Start of Data to process

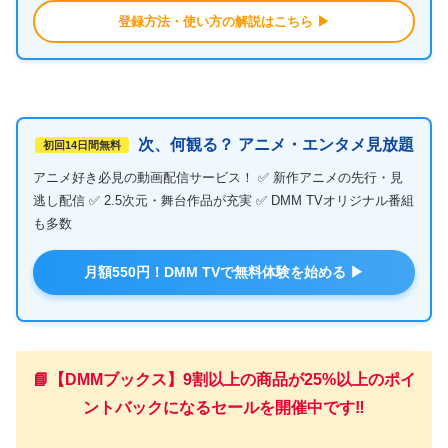
登録方法・使い方の解説はこちら ▶
次、何観る？ アニメ・エンタメ見放題
初回14日間無料
アニメ好き必見の動画配信サービス！ ✅ 新作アニメの先行・見
逃し配信 ✅ 2.5次元・舞台作品が充実 ✅ DMM TVオリジナル番組
も多数
月額550円！DMM TVで無料体験を始める ▶
📘【DMMブックス】9割以上の商品が25%以上のポイ
ントバックになるセールを開催中です‼️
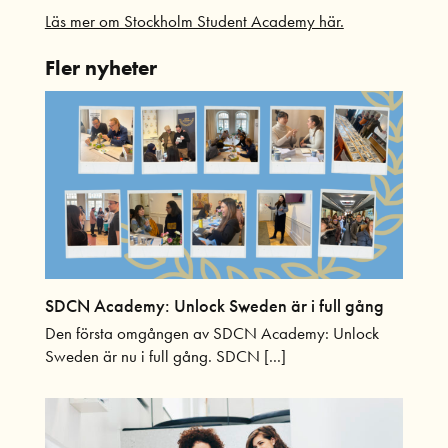
Läs mer om Stockholm Student Academy här.
Fler nyheter
SDCN Academy: Unlock Sweden är i full gång
Den första omgången av SDCN Academy: Unlock
Sweden är nu i full gång. SDCN [...]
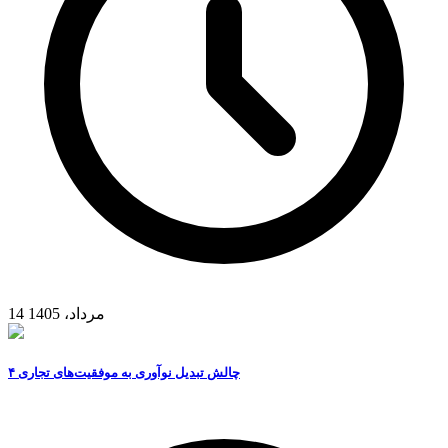
14 مرداد، 1405
۴ چالش تبدیل نوآوری به موفقیت‌های تجاری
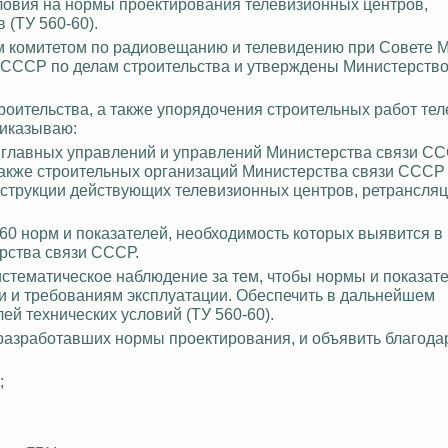
ловия на нормы проектирования телевизионных центров,
в
(ТУ 560-60).
м комитетом по радиовещанию и телевидению при Совете 
 СССР по делам строительства и утверждены Министерство
роительства, а также упорядочения строительных работ те
риказываю:
 главных управлений и управлений Министерства связи СС
 также строительных организаций Министерства связи СССР
нструкции действующих телевизионных центров, ретрансля
0 норм и показателей, необходимость которых выявится в 
рства связи СССР.
истематическое наблюдение за тем, чтобы нормы и показате
и и требованиям эксплуатации. Обеспечить в дальнейшем
й технических условий (ТУ 560-60).
 разработавших нормы проектирования, и объявить благода
;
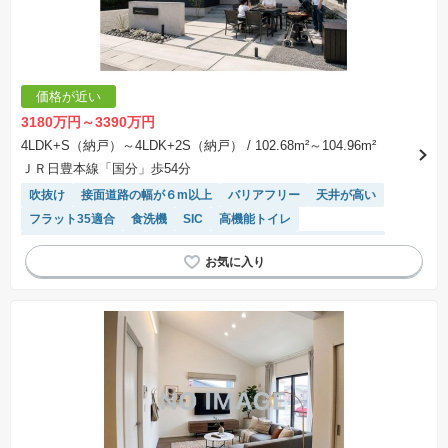
価格が近い
3180万円～3390万円
4LDK+S（納戸）～4LDK+2S（納戸）
/ 102.68m²～104.96m²
ＪＲ日豊本線「国分」歩54分
吹抜け
接面道路の幅が６m以上
バリアフリー
天井が高い
フラット35適合
食洗機
SIC
高機能トイレ
キッチン収納が多い
オール電化
陽当り良好
閑静な住宅地
システムキッチン
温水洗浄便座
IHクッキングヒーター
浴室乾燥機
対面キッチン
WIC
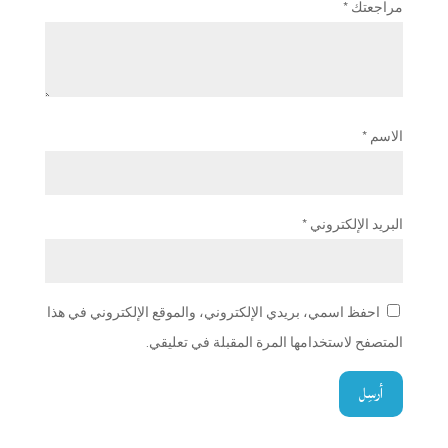
مراجعتك
*
الاسم
*
البريد الإلكتروني
*
احفظ اسمي، بريدي الإلكتروني، والموقع الإلكتروني في هذا
المتصفح لاستخدامها المرة المقبلة في تعليقي.
أرسِل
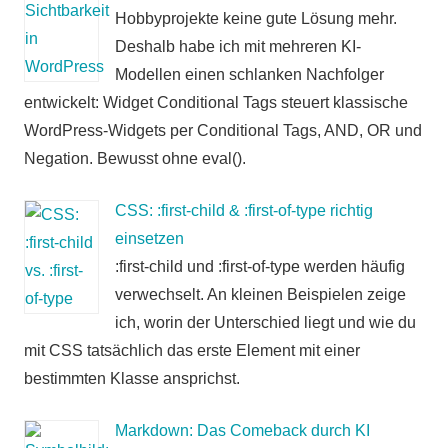
Hobbyprojekte keine gute Lösung mehr.
Deshalb habe ich mit mehreren KI-
Modellen einen schlanken Nachfolger
entwickelt: Widget Conditional Tags steuert klassische
WordPress-Widgets per Conditional Tags, AND, OR und
Negation. Bewusst ohne eval().
CSS: :first-child & :first-of-type richtig
einsetzen
:first-child und :first-of-type werden häufig
verwechselt. An kleinen Beispielen zeige
ich, worin der Unterschied liegt und wie du
mit CSS tatsächlich das erste Element mit einer
bestimmten Klasse ansprichst.
Markdown: Das Comeback durch KI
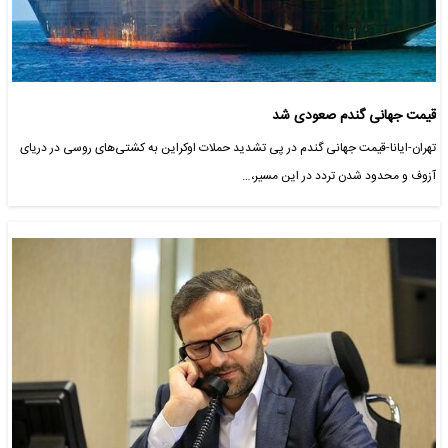
قیمت جهانی گندم صعودی شد
تهران-ایانا-قیمت جهانی گندم در پی تشدید حملات اوکراین به کشتی‌های روسی در دریای
آزوف و محدود شدن تردد در این مسیر،…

End of Data to process

Task requirements. Say only how many lines in the records carry the word "child".

Exercise output. 2